Rule of thumb:    if Rush Limbaugh is against it, be in favor of it; if Rush Limbaugh is for it, be against it.

That applies even in the rare- very rare- instances in which Limbaugh can be credited with being (euphemistically speaking) tolerant.

And so it is with the kerfluffle in New Jersey.     Not the important one- gay marriage- but the unimportant one, Whitney Houston.     On Thursday Limbaugh argued

This Whitney Houston in New Jersey and the flag at half staff. I have a question. If she did not have in her life a problem with drug abuse and alcohol -- take a little out of it -- and she died prematurely...? We don't yet know what the cause of death was, but let's assume that alcohol and drugs had nothing to do with it. Take that out of it. How many of you would be upset that the flag was lowered to half staff? How many of you are upset about it simply because, in your mind, "She was just an entertainer. Come on! We lower the flag for statesmen, for heroes. What is this entertainer business?

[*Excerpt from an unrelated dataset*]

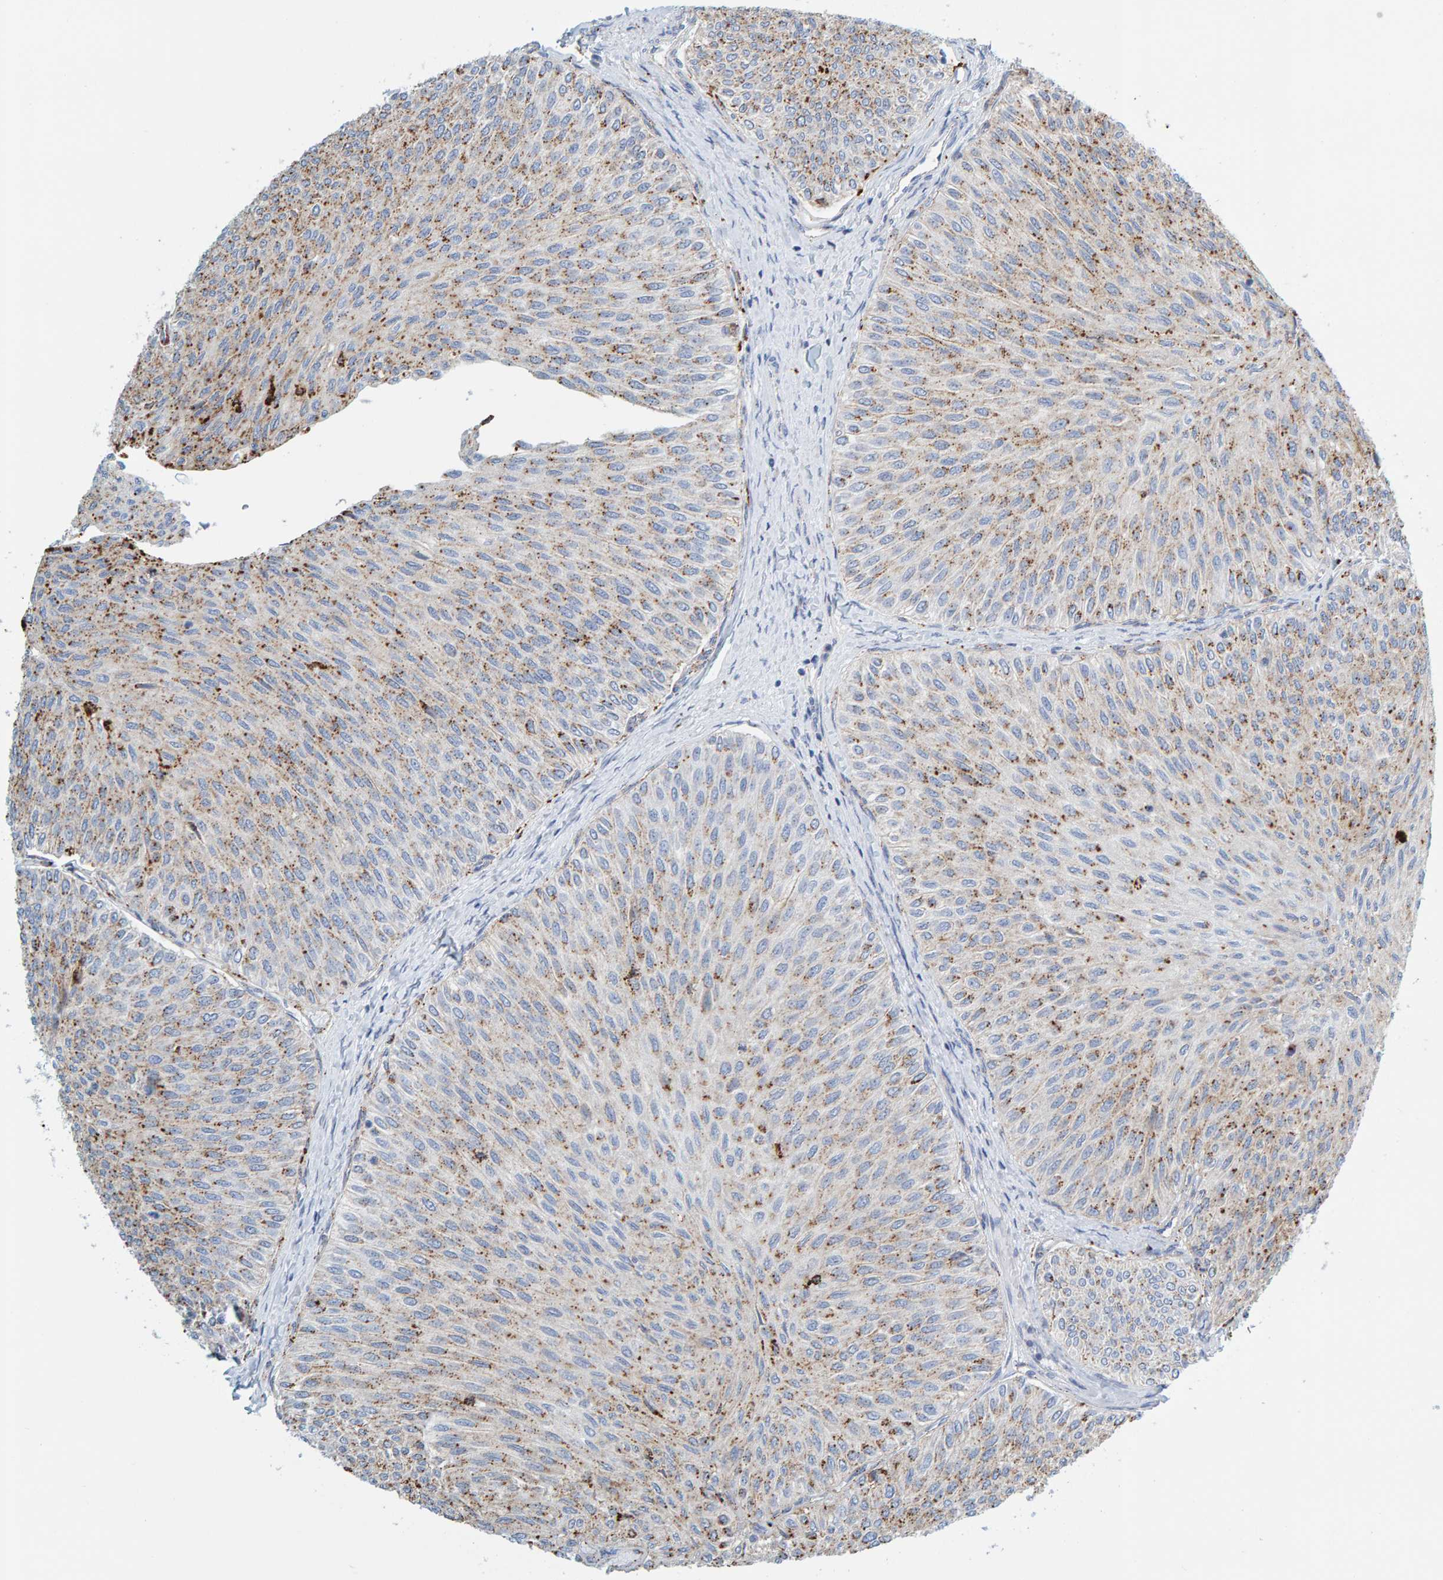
{"staining": {"intensity": "moderate", "quantity": "25%-75%", "location": "cytoplasmic/membranous"}, "tissue": "urothelial cancer", "cell_type": "Tumor cells", "image_type": "cancer", "snomed": [{"axis": "morphology", "description": "Urothelial carcinoma, Low grade"}, {"axis": "topography", "description": "Urinary bladder"}], "caption": "Urothelial cancer was stained to show a protein in brown. There is medium levels of moderate cytoplasmic/membranous expression in about 25%-75% of tumor cells.", "gene": "BIN3", "patient": {"sex": "male", "age": 78}}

(Insert cheap Oxycontin joke here.)

Rush backed the decision by Republican Governor Chris Christie, who would be ordering flags in New Jersey to be flown at half-staff today, the day of singer Whitney Houston's funeral in Newark, largest city in the state and  city of Ms. Houston's birth.        Limbaugh added

keep in mind: New Jersey lowered the flag for Frank Sinatra and Clarence Clemons of the E Street Band with Bruce Springsteen. So it's not that uncommon. It really isn't.

No, it's not uncommon, and the life of Whitney Houston should not be celebrated any less than that of Clarence Clemons or the mob-related figure.    

Here "is this entertainer business":        flags should not have been lowered to half-staff for those individuals, either, because they were entertainers.         Celebrities are mere celebrities, deserving in death no special consideration on the basis of their popularity in life. Honor is- or, rather, should be- bestowed upon "statesmen" and "heroes," such as members of the armed forces and selected political leaders, because they served the community, whether local, state, or national.      Their professional lives stand as a commitment to the public interest, in which they strive less for economic advancement than for the public good. Whitney Houston should not be penalized for being extremely talented and successful, but neither should either be a basis for honoring her memory, any more than it is for your extremely talented and successful (but less applauded) neighbor.    

Rush noted, approvingly, that Christie stated

I'm disturbed by people who believe that because of her history of substance abuse, that somehow she's forfeited the good things that she did in her life.  I just reject that on a human level.  What she is is a cultural icon in the history of this state....

All of us should learn to be a little more understanding of that, and understand that this is a disease and that we need to help these folks to try to conquer this disease and not ridicule them for it, because it's a struggle for everybody.


But it is roughly as misguided to honor Houston because of her record of substance abuse as it is to withhold the honor because of her checkered past.       Its significance is lessened further because we know not what role (if any) illegal drug use- or prescription drug use, alcohol use, bad choice in romantic relationships, or anything else- had in her death.       (And thanks for the lecture, Governor.)

Defending his decision, Governor Christie could have kept it simple by referring to the examples of Sinatra, Clemons, or others and left it at that.       But he decided instead to wax empathetic about Whitney Houston's drug involvement.    He did it, moreover, not because of a sense of compassion but as a weapon in the continuing controversy over drug use in his state.      In so doing, he missed an opportunity to remind us that great statesmen and ordinary soldiers are not entertainers and are deserving of honors that mere mortals, including the likes of singers, saxophone players, and actors, are not.